(Assignment)
All that is needed is an exact copy of the lines from the beginning of the data below through the line containing "X0092500Y0179512D03*", minus the pictures.

(Data shown)

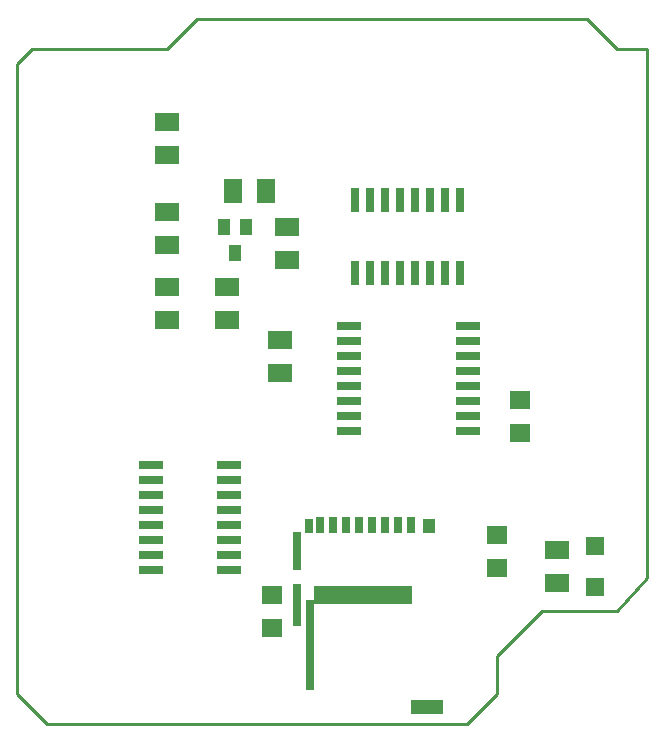
<source format=gtp>
G75*
%MOIN*%
%OFA0B0*%
%FSLAX25Y25*%
%IPPOS*%
%LPD*%
%AMOC8*
5,1,8,0,0,1.08239X$1,22.5*
%
%ADD10C,0.01000*%
%ADD11R,0.08000X0.02600*%
%ADD12R,0.07874X0.06299*%
%ADD13R,0.03937X0.05512*%
%ADD14R,0.06299X0.07874*%
%ADD15R,0.02600X0.08000*%
%ADD16R,0.05906X0.05906*%
%ADD17R,0.07087X0.06299*%
%ADD18R,0.02800X0.05600*%
%ADD19R,0.03937X0.04724*%
%ADD20R,0.02756X0.04724*%
%ADD21R,0.02953X0.12795*%
%ADD22R,0.02953X0.14173*%
%ADD23R,0.32874X0.06299*%
%ADD24R,0.02756X0.29921*%
%ADD25R,0.10630X0.05118*%
D10*
X0015000Y0062524D02*
X0005000Y0072524D01*
X0005000Y0282524D01*
X0010000Y0287524D01*
X0055000Y0287524D01*
X0065000Y0297524D01*
X0195000Y0297524D01*
X0205000Y0287524D01*
X0215000Y0287524D01*
X0215000Y0111274D01*
X0205000Y0100024D01*
X0180000Y0100024D01*
X0165000Y0085024D01*
X0165000Y0072524D01*
X0155000Y0062524D01*
X0015000Y0062524D01*
D11*
X0049450Y0113774D03*
X0049450Y0118774D03*
X0049450Y0123774D03*
X0049450Y0128774D03*
X0049450Y0133774D03*
X0049450Y0138774D03*
X0049450Y0143774D03*
X0049450Y0148774D03*
X0075550Y0148774D03*
X0075550Y0143774D03*
X0075550Y0138774D03*
X0075550Y0133774D03*
X0075550Y0128774D03*
X0075550Y0123774D03*
X0075550Y0118774D03*
X0075550Y0113774D03*
X0115400Y0160024D03*
X0115400Y0165024D03*
X0115400Y0170024D03*
X0115400Y0175024D03*
X0115400Y0180024D03*
X0115400Y0185024D03*
X0115400Y0190024D03*
X0115400Y0195024D03*
X0155225Y0195024D03*
X0155225Y0190024D03*
X0155225Y0185024D03*
X0155225Y0180024D03*
X0155225Y0175024D03*
X0155225Y0170024D03*
X0155225Y0165024D03*
X0155225Y0160024D03*
D12*
X0185000Y0120535D03*
X0185000Y0109512D03*
X0095000Y0217012D03*
X0095000Y0228035D03*
X0075000Y0208035D03*
X0075000Y0197012D03*
X0092500Y0190535D03*
X0092500Y0179512D03*
X0055000Y0197012D03*
X0055000Y0208035D03*
X0055000Y0222012D03*
X0055000Y0233035D03*
X0055000Y0252012D03*
X0055000Y0263035D03*
D13*
X0073760Y0228104D03*
X0081240Y0228104D03*
X0077500Y0219443D03*
D14*
X0076988Y0240024D03*
X0088012Y0240024D03*
D15*
X0117500Y0237124D03*
X0122500Y0237124D03*
X0127500Y0237124D03*
X0132500Y0237124D03*
X0137500Y0237124D03*
X0142500Y0237124D03*
X0147500Y0237124D03*
X0152500Y0237124D03*
X0152500Y0212924D03*
X0147500Y0212924D03*
X0142500Y0212924D03*
X0137500Y0212924D03*
X0132500Y0212924D03*
X0127500Y0212924D03*
X0122500Y0212924D03*
X0117500Y0212924D03*
D16*
X0197500Y0121913D03*
X0197500Y0108134D03*
D17*
X0165000Y0114512D03*
X0165000Y0125535D03*
X0172500Y0159512D03*
X0172500Y0170535D03*
X0090000Y0105535D03*
X0090000Y0094512D03*
D18*
X0105866Y0128626D03*
X0110197Y0128626D03*
X0114528Y0128626D03*
X0118858Y0128626D03*
X0123189Y0128626D03*
X0127520Y0128626D03*
X0131850Y0128626D03*
X0136181Y0128626D03*
D19*
X0142283Y0128429D03*
D20*
X0102126Y0128429D03*
D21*
X0098287Y0120260D03*
D22*
X0098287Y0102051D03*
D23*
X0120335Y0105594D03*
D24*
X0102520Y0088665D03*
D25*
X0141496Y0068193D03*
M02*

</source>
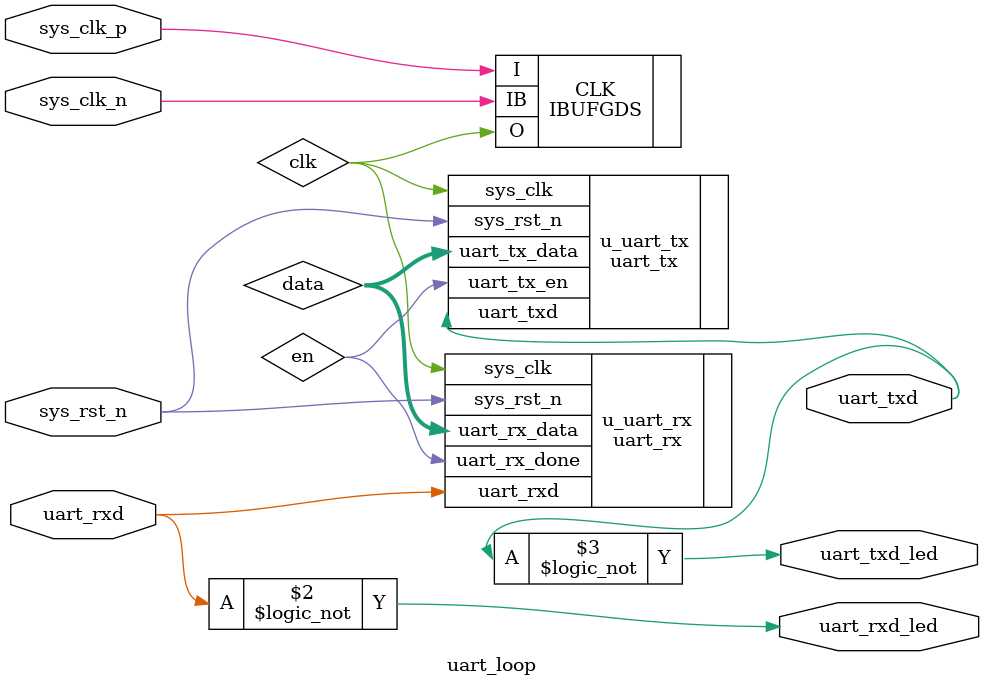
<source format=v>
/**
 * 回环测试
 * @author https://blog.csdn.net/wuzhikaidetb/article/details/114596930
 */
`include "module/uart_rx.v"
`include "module/uart_tx.v"
module uart_loop
#(
	parameter 			BPS		= 'd9600		,	//发送波特率
	parameter 			CLK_FRE	= 'd200_000_000		//输入时钟频率
)	
(	
//系统接口
	input 				sys_clk_p			,			//50M系统时钟
	input 				sys_clk_n			,			//50M系统时钟
	input 				sys_rst_n		,			//系统复位
//UART	
	input 				uart_rxd		,			//接收数据线
	output  			uart_txd,					//UART发送数据线
  output reg uart_rxd_led,
  output reg uart_txd_led
);
	
//wire define				
wire	[7:0]	data;								//接收到的一个BYTE数据
wire			en;									//接收有效信号，可用作发送的使能信号

wire clk;
    IBUFGDS CLK(
        .I (sys_clk_p),
        .IB(sys_clk_n),
        .O (clk)
  );

always @(*)
begin
  uart_rxd_led <= !uart_rxd;
  uart_txd_led <= !uart_txd;
end

//例化发送模块
uart_tx #(
	.BPS			(BPS		),		
	.CLK_FRE		(CLK_FRE	)		
)	
u_uart_tx(	
	.sys_clk		(clk	),		
	.sys_rst_n		(sys_rst_n	),
 
	.uart_tx_data	(data		),		
	.uart_tx_en		(en			),		
	.uart_txd		(uart_txd	)	
);
//例化接收模块
uart_rx #(
	.BPS			(BPS		),		
	.CLK_FRE		(CLK_FRE	)		
)	
u_uart_rx(	
	.sys_clk		(clk	),			
	.sys_rst_n		(sys_rst_n	),
 
	.uart_rx_data	(data		),			
	.uart_rx_done	(en			),		
	.uart_rxd		(uart_rxd	)	
);
 
endmodule
</source>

(Response area)
<source format=gtp>
G75*
%MOIN*%
%OFA0B0*%
%FSLAX25Y25*%
%IPPOS*%
%LPD*%
%AMOC8*
5,1,8,0,0,1.08239X$1,22.5*
%
%ADD10C,0.01000*%
%ADD11R,0.08000X0.02600*%
%ADD12R,0.07874X0.06299*%
%ADD13R,0.03937X0.05512*%
%ADD14R,0.06299X0.07874*%
%ADD15R,0.02600X0.08000*%
%ADD16R,0.05906X0.05906*%
%ADD17R,0.07087X0.06299*%
%ADD18R,0.02800X0.05600*%
%ADD19R,0.03937X0.04724*%
%ADD20R,0.02756X0.04724*%
%ADD21R,0.02953X0.12795*%
%ADD22R,0.02953X0.14173*%
%ADD23R,0.32874X0.06299*%
%ADD24R,0.02756X0.29921*%
%ADD25R,0.10630X0.05118*%
D10*
X0015000Y0062524D02*
X0005000Y0072524D01*
X0005000Y0282524D01*
X0010000Y0287524D01*
X0055000Y0287524D01*
X0065000Y0297524D01*
X0195000Y0297524D01*
X0205000Y0287524D01*
X0215000Y0287524D01*
X0215000Y0111274D01*
X0205000Y0100024D01*
X0180000Y0100024D01*
X0165000Y0085024D01*
X0165000Y0072524D01*
X0155000Y0062524D01*
X0015000Y0062524D01*
D11*
X0049450Y0113774D03*
X0049450Y0118774D03*
X0049450Y0123774D03*
X0049450Y0128774D03*
X0049450Y0133774D03*
X0049450Y0138774D03*
X0049450Y0143774D03*
X0049450Y0148774D03*
X0075550Y0148774D03*
X0075550Y0143774D03*
X0075550Y0138774D03*
X0075550Y0133774D03*
X0075550Y0128774D03*
X0075550Y0123774D03*
X0075550Y0118774D03*
X0075550Y0113774D03*
X0115400Y0160024D03*
X0115400Y0165024D03*
X0115400Y0170024D03*
X0115400Y0175024D03*
X0115400Y0180024D03*
X0115400Y0185024D03*
X0115400Y0190024D03*
X0115400Y0195024D03*
X0155225Y0195024D03*
X0155225Y0190024D03*
X0155225Y0185024D03*
X0155225Y0180024D03*
X0155225Y0175024D03*
X0155225Y0170024D03*
X0155225Y0165024D03*
X0155225Y0160024D03*
D12*
X0185000Y0120535D03*
X0185000Y0109512D03*
X0095000Y0217012D03*
X0095000Y0228035D03*
X0075000Y0208035D03*
X0075000Y0197012D03*
X0092500Y0190535D03*
X0092500Y0179512D03*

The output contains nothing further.